Now, rather than outline why these costs are ridiculous since I've shown in various posts before about how covers can be made for cheap or the minimum marketing toolbox, let's talk about how you could launch your first book cheap.


Things you need:

- a website. Wix and Wordpress both offer cheap ways of getting a site up. If you get cheap hosting (some places offer first year purchases of domains and hosting as a package for like $1 a month if you look around. You don't need huge stability so shared servers are fine).

- mailing list. Mailerlite and Mailchimp both do free newsletter lists for the first 1000-2000 people. So, free

- social media account - again, creating one and talking to people is free (financially, maybe not emotionally).

- ISBNs (maybe. Not necessary if you aren't setting up paperbacks and/or okay with using ISBN provided by people like Ingram. If you are creating a paperback, you can also get free uploads to Ingram via coupon codes if you google around for them. Or join ALLI and get an upload and edit code as part of your membership - around $150 a year).

- formatting. Unnecessary - go read Smashwords formatting guidelines for Word. Use that and you will be 90% ready for even paperback formatting

- covers - anywhere from $50 - 350 depending if you are looking for illustrated & paperback with custom work or stock photo. Note, stock work can get you on list for 'best art'.

- editing - if you can afford it, line & copy editing and proofing is SOOO important for most new writers. Dev editing is trickier. You can learn a lot but it also depends on what stage. Another, longer discussion on editing somewhere else, but I'd say line & copy with people who know your genre is useful. Proofing is VERY important. 

All of this can be substituted by trading with other authors for reading, with getting some good beta readers (maybe, this can vary depending on your genre) and even having only the first few chapters of your work professionally edited then taking their notes and editing the rest of the book yourself.

What authors see and what readers see is significantly different. Readers will notice, but they might not care. They often in many genres want a good story over perfect English.

- advertising

Throw up an AMS auto ad. Max budget of $5 a day, $0.50 a click. Make sure to check it every day, negative keyword out things like 'free books' 'free kindle' and too generic keywords (e.g. epic fantasy) because those keywords will kill your budget very fast. Watch it daily for the first few weeks.

Ignore the rest if this is book 1. You won't make your money back with the others most likely and you are better off writing book 2. 


Total Cost of launching first book including having a professional(ish) website?

Probably anywhere from $100-200. You will trade your own time learning to do all this (formatting, finding the right cover artist, learning grammar and punctuation properly, etc.) but you will save a bunch of money.

Now, that's not to say good copy & line editing is not important. I learn from my copy & line editors all the time. But UNLESS you have the money to spend, using them initially can be detrimental to just publishing.

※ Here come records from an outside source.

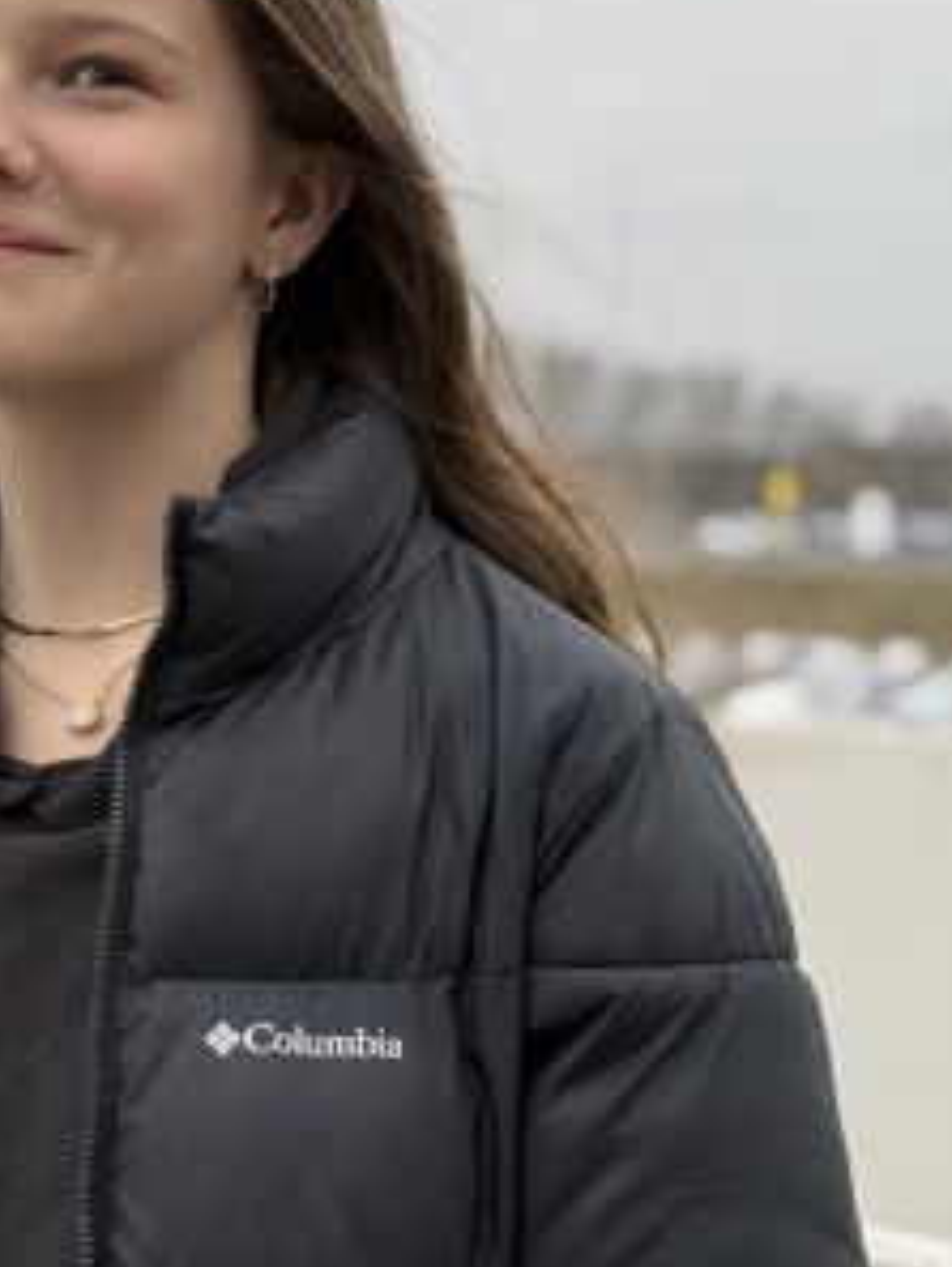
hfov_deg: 15.1
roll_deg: -2.2
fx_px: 3554
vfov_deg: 20.2
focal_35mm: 97
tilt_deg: -6.7
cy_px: 806
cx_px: 64
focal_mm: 6.76
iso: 64
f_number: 1.78
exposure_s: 1/299
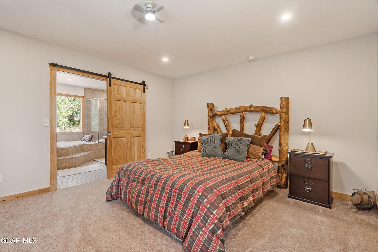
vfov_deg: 77.4
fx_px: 158
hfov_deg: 100.4
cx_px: 189
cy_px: 126
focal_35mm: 15
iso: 100
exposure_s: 1/40
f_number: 10
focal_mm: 10
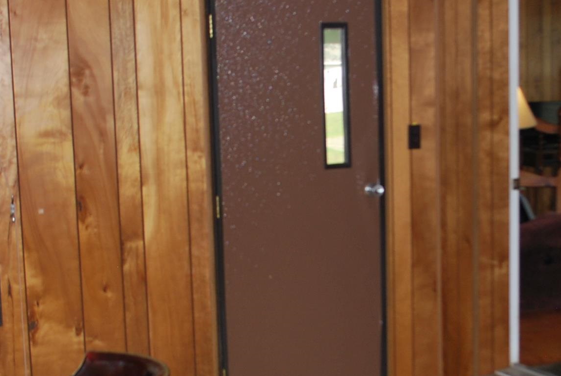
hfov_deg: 26.6
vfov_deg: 18.0
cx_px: 310
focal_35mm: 76
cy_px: 254
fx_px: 1187
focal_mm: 20
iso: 200
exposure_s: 1/60
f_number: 3.8
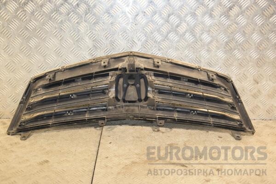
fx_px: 391
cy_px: 92
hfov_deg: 38.9
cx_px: 138
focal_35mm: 51
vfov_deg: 26.5
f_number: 5
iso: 800
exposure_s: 1/125
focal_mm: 34
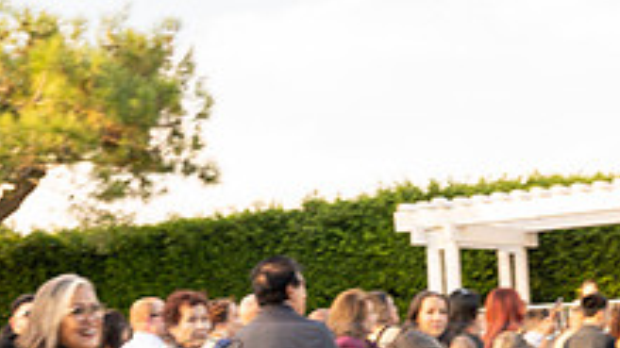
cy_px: 389
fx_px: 1265
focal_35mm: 77
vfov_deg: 15.2
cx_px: 365
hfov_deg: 27.5
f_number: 5
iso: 200
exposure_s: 1/100
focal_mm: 27.7
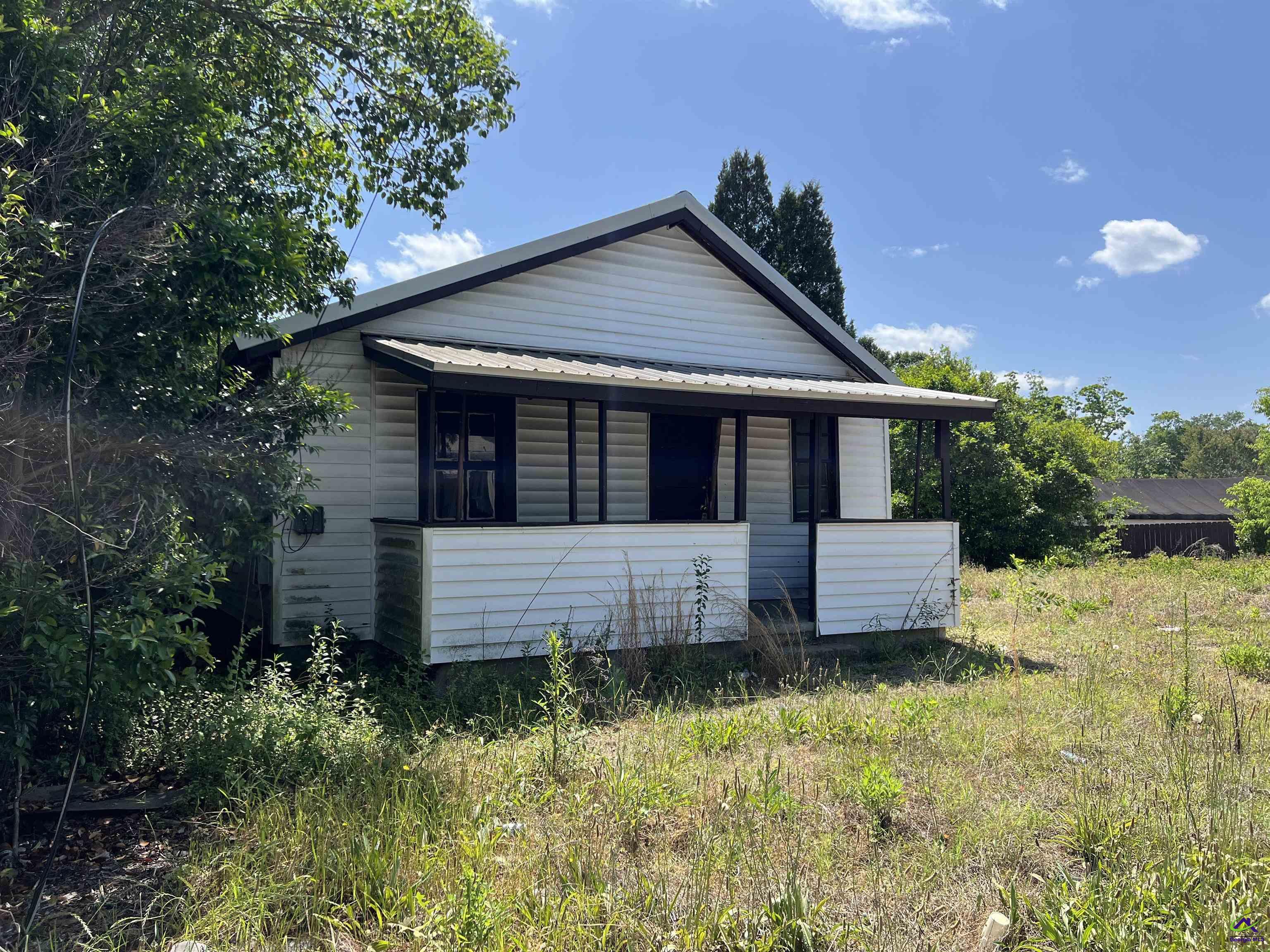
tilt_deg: +1.1
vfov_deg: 53.1
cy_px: 476
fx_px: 954
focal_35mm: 26
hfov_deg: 67.3
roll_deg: -0.1
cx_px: 635
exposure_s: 1/3257
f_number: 1.5
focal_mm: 5.7
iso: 50
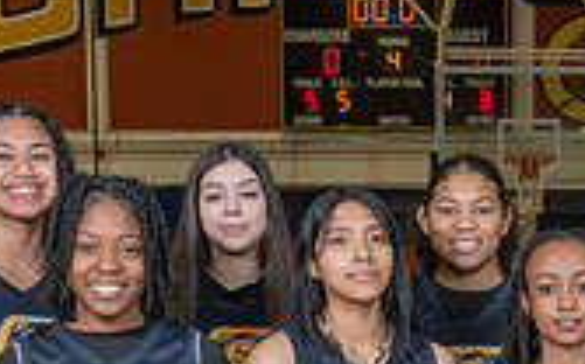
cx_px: 495
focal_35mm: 99
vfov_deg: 12.7
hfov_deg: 20.7
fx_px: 1577
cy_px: 490
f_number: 7.1
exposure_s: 1/50
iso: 250
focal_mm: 26
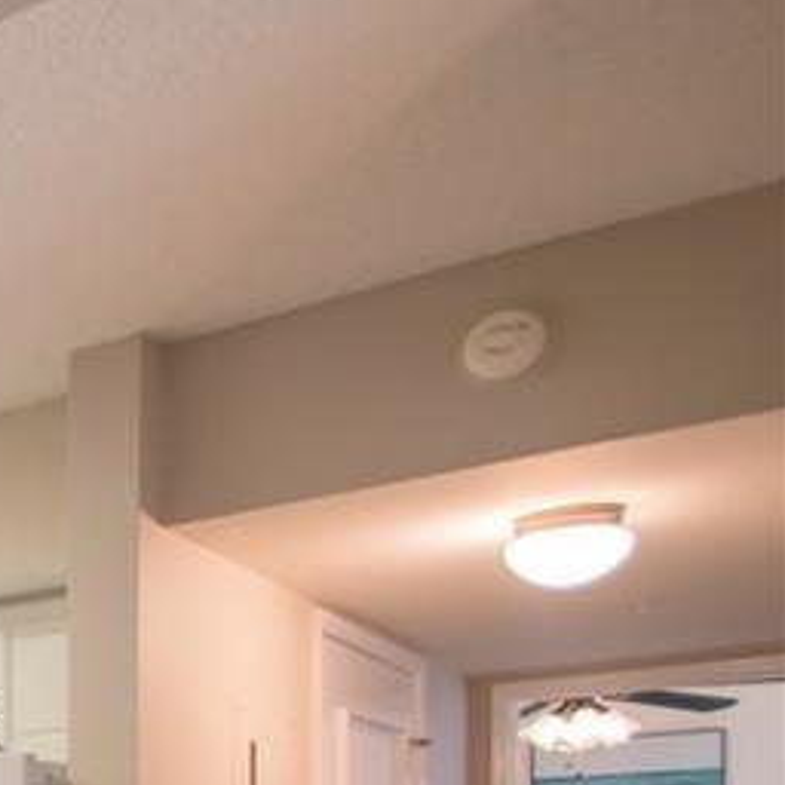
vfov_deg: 31.3
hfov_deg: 19.3
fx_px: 1308
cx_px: -782
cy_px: 751
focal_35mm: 51
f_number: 4
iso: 450
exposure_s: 1/60
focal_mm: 10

Covers? You can get great covers for cheap. However, learning who to use and what is a good cover will take time. Time to look at covers again and again, time listening to other authors who have done it a long time before talking about covers, time seeing which covers sell better than others, etc.

End of the day, indie publishing does NOT have to be expensive. It is ony as expensive as you are unwilling to spend your time and effort on it.


PS: Pen names are free if you are really worried about getting dinged for bad editing.